In fact, Mr Zerafa's challenge and personal stamp is "to find the right equilibrium between music that is less appealing and music that has a wider audience, while still falling within the jazz framework".

The festival's last three editions, which had been passed into private hands, had gone "off track" and it needed to get back onto the rails, Mr Zerafa said.

Last September, it was announced that the annual Malta Rock and Jazz Festival would be losing the "rock" again and returning to the original organiser, the Malta Council for Culture and the Arts, in the hope of winning back jazz aficionados.

"Jazz embraces many influences and has to be presented in its varying facets, of course without any artistic compromises," said Mr Zerafa.

And that is what the line-up intends to do, promising a unique three days of world-class jazz.

The festival, scheduled for July 16-18, will include some of the biggest names in the contemporary jazz scene: The opening act will be Brad Mehldau, one of the most influential jazz pianists of the last 20 years.
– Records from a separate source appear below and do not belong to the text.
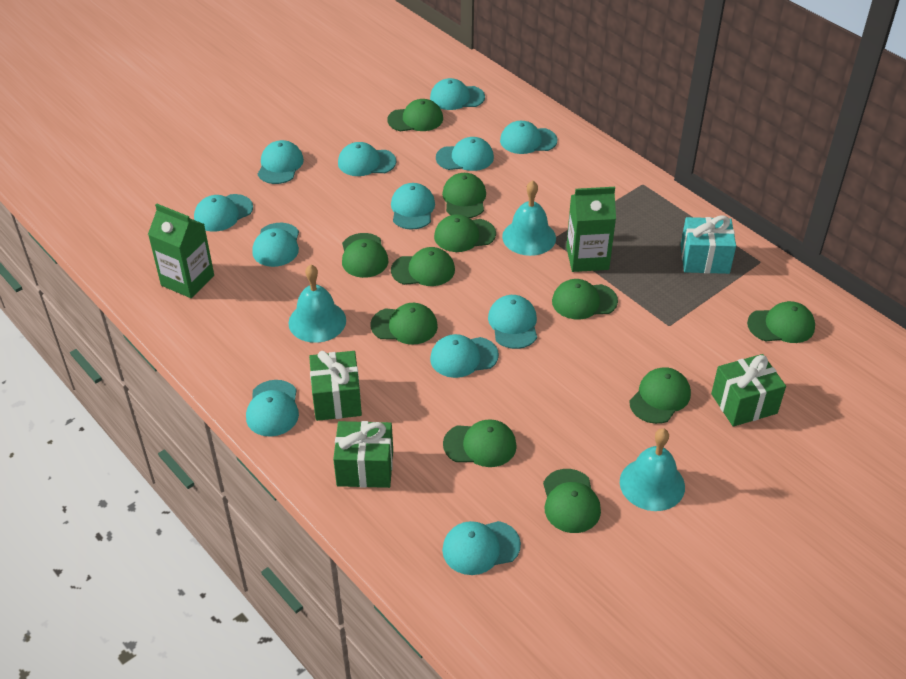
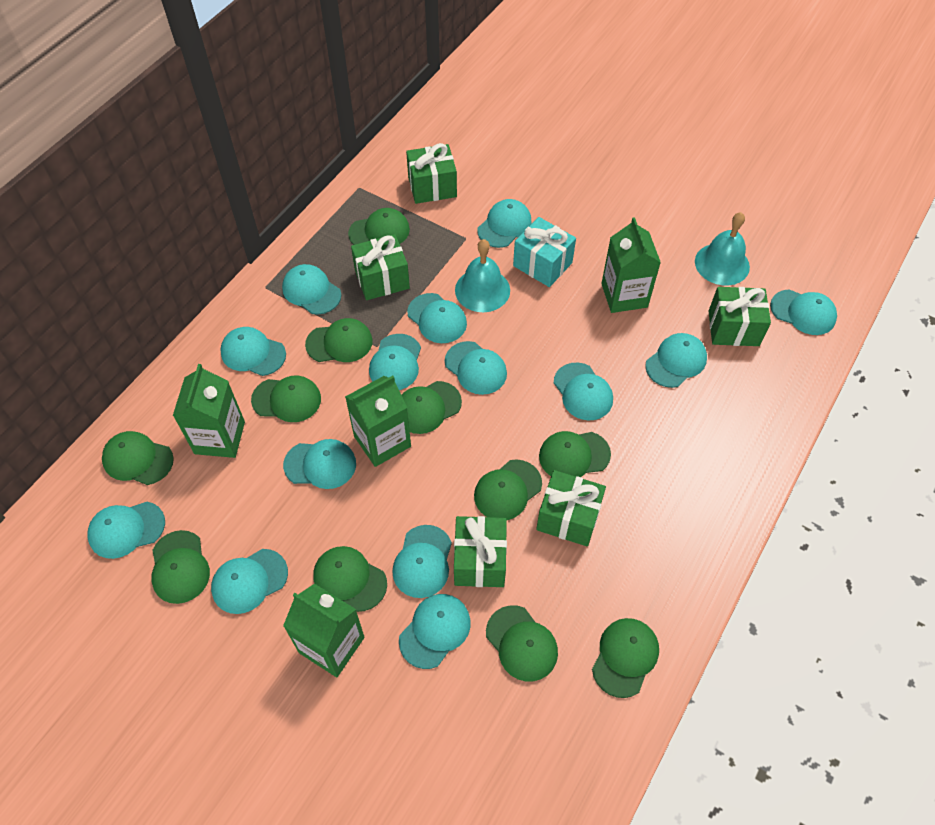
green carton: [148,204,214,298] [566,187,616,272] = 2 -> [173,364,245,458] [283,584,365,677] [345,376,411,467] [601,217,661,313] = 4
green gift: [309,351,362,421] [333,421,393,488] [711,354,786,427] = 3 -> [351,234,410,300] [406,143,457,204] [454,516,507,587] [536,470,606,547] [708,287,771,346] = 5
turquoise bell: [289,265,346,343] [502,180,556,256] [620,428,685,511] = 3 -> [455,239,510,312] [695,212,750,286] = 2
turquoise cap: [194,194,253,232] [246,380,299,437] [252,223,299,267] [258,140,304,184] [338,142,396,176] [391,183,435,230] [430,78,485,110] [430,334,499,378] [436,137,494,171] [442,521,521,575] [488,295,537,349] [500,121,557,154] = 12 -> [87,502,165,559] [211,549,288,614] [220,327,286,376] [282,264,341,315] [283,439,356,489] [369,334,421,390] [392,525,452,598] [399,594,471,669] [407,293,467,343] [445,341,507,395] [477,199,532,248] [554,362,613,421] [645,333,707,388] [770,289,837,335] = 14

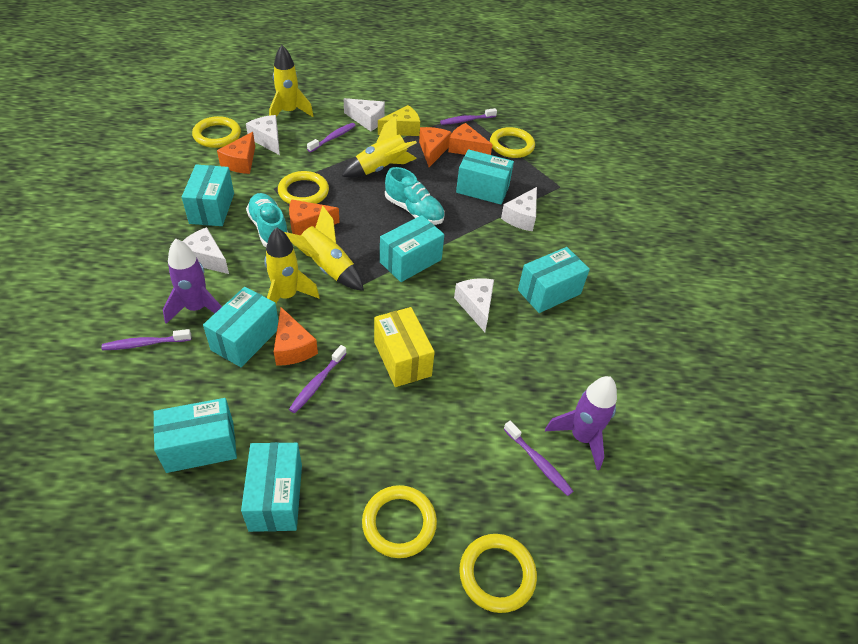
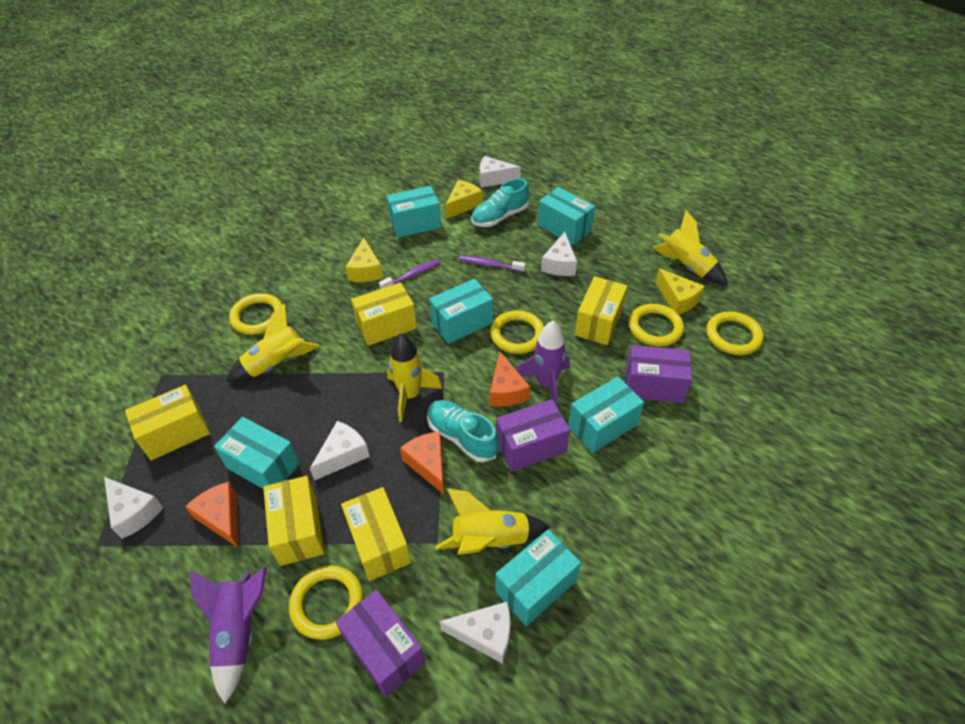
orange cheese: [217,132,255,174] [274,307,318,366] [289,200,340,235] [419,127,451,167] [448,123,492,155] = 5 -> [185,482,239,548] [400,431,444,494] [490,351,530,407] = 3
purple box: none = 0 -> [336,590,425,697] [496,399,570,472] [625,345,692,403] = 3
purple toothbrush: [101,329,191,350] [289,345,347,413] [307,123,356,152] [440,108,497,125] [504,421,573,496] = 5 -> [379,259,441,289] [459,255,526,272] = 2
turquoise box: [153,398,237,473] [182,164,234,226] [203,287,279,367] [241,442,302,532] [380,215,444,282] [456,149,514,205] [518,247,590,313] = 7 -> [214,417,300,489] [387,186,441,238] [429,279,493,344] [495,529,581,626] [538,187,595,245] [568,376,644,453] = 6
yellow box: [374,307,435,387] = 1 -> [125,385,210,460] [263,476,324,566] [341,487,411,581] [351,282,417,346] [575,276,627,345] = 5
yellow cheese: [378,105,420,136] = 1 -> [345,238,383,282] [445,180,483,219] [656,268,705,314] = 3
Considered to be one of the highlights, his contribution should return Malta to its former prestigious position on the European jazz festival circuit.
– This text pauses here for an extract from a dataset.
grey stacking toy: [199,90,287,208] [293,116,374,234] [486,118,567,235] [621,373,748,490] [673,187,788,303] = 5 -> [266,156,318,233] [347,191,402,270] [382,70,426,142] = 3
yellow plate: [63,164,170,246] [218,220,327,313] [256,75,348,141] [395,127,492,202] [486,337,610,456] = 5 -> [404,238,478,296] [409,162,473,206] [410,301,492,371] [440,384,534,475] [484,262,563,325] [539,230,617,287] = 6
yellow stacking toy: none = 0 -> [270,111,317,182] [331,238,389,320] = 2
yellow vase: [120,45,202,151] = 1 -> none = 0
For those less familiar with jazz, but into Latin music, the festival will offer the salsa and Afro-Cuban touch of Grammy-Award-winning, virtuoso flutist, Orlando Maraca Valle.

Guitar legend John Scofield, a household name, will return to the festival with his latest project The Piety Street Band, which rediscovers his roots and delivers music that is tinged with R & B, blues and gospel flavours.

The festival will be closed by award-winning Miguel Zenon, the "rising star" of the alto saxophone and one of the leading voices on the New York jazz scene, following bossa nova performances by Brazilian singer and pianist Eliane Elias, as well as jazz guitar renditions by Kurt Rosenwinkel accompanied by Eric Revis and Rodney Green.

Local talent will be present in the form of Dominic Galea and Oliver Degabriele's trios. The latter will be joined by vocalist Alison Galea of Beangrowers fame, while Mr Galea will present a new set of compositions for the first time.

Both will also perform with foreign musicians in line with the festival's aim to encourage interaction between the local and overseas jazz scenes, Mr Zerafa said.

Malta did not have a real jazz scene, he continued. Despite good musicians, there was a lack of regular concerts, meaning the public was not used to the art form.

This year's Jazz Festival will also return to its home at Ta' Liesse in Valletta, where it was born in 1990 with a line-up of some of the best jazz exponents of the time, including Chick Corea, Herbie Hancock and Yellowjackets.

Over the years, it featured other international jazz legends but its reputation was not just built on that, MCCA chairman Adrian Mamo said.

The unique location, offering breathtaking views of Grand Harbour, was part of the mix, he said, quoting Chick Corea as having exclaimed that he had never "performed in a postcard before".

Despite all these ingredients, however, the economic impact of a recession was being felt and sponsorship was not as readily available.

"If anyone is passionate about jazz, now is the time to show it," he appealed, hoping that audiences would help keep the Jazz Festival alive.

The council was planning to turn it into more of a cultural event, with the "bigger picture" including intellectual debates and enrichment classes.

Tickets cost €15 for one night but buying two means the third night is free. Students and senior citizens are being charged €12 for one night and €24 for three; while a novel gold area - front-row seating - costs €30, €45 and €60 for one, two or three nights respectively.